#### BRIEF
The answer must be every line of the records below that contains the word "https".

(Items from a data source)
*-*-*

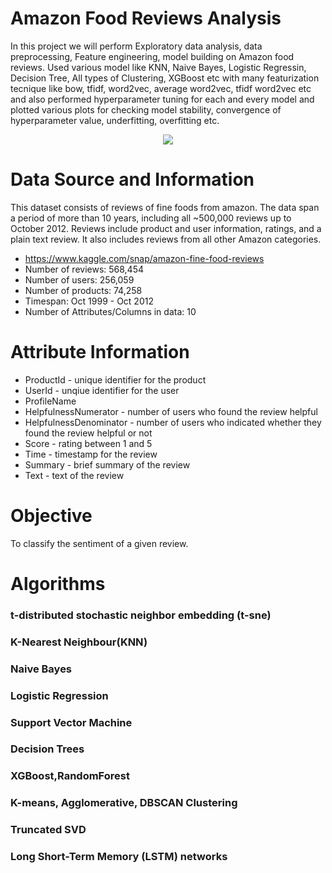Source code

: # Amazon Food Reviews Analysis

In this project we will perform Exploratory data analysis, data preprocessing, Feature engineering, model building  on Amazon food reviews. Used various model like KNN, Naive Bayes, Logistic Regressin, Decision Tree, All types of Clustering, XGBoost etc with many featurization tecnique like bow, tfidf, word2vec, average word2vec, tfidf word2vec etc and also performed hyperparameter tuning for each and every model and plotted various plots for checking model stability, convergence of hyperparameter value, underfitting, overfitting etc.
 <p align="center">
      <img src="https://i.imgur.com/Cey1Ud1.jpg" />
 </p>

# Data Source and Information

This dataset consists of reviews of fine foods from amazon. The data span a period of more than 10 years, including all ~500,000 reviews up to October 2012. Reviews include product and user information, ratings, and a plain text review. It also includes reviews from all other Amazon categories.
  * https://www.kaggle.com/snap/amazon-fine-food-reviews
  * Number of reviews: 568,454
  * Number of users: 256,059
  * Number of products: 74,258
  * Timespan: Oct 1999 - Oct 2012
  * Number of Attributes/Columns in data: 10 
  
# Attribute Information
 
  * ProductId - unique identifier for the product
  * UserId - unqiue identifier for the user
  * ProfileName
  * HelpfulnessNumerator - number of users who found the review helpful
  * HelpfulnessDenominator - number of users who indicated whether they found the review helpful or not
  * Score - rating between 1 and 5
  * Time - timestamp for the review
  * Summary - brief summary of the review
  * Text - text of the review
  
# Objective

To classify the sentiment of a given review.

# Algorithms 

### t-distributed stochastic neighbor embedding (t-sne)
### K-Nearest Neighbour(KNN)
### Naive Bayes
### Logistic Regression 
### Support Vector Machine
### Decision Trees
### XGBoost,RandomForest
### K-means, Agglomerative, DBSCAN Clustering 
### Truncated SVD
### Long Short-Term Memory (LSTM) networks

*-*-*

#### WRITTEN ANSWER
      <img src="https://i.imgur.com/Cey1Ud1.jpg" />
  * https://www.kaggle.com/snap/amazon-fine-food-reviews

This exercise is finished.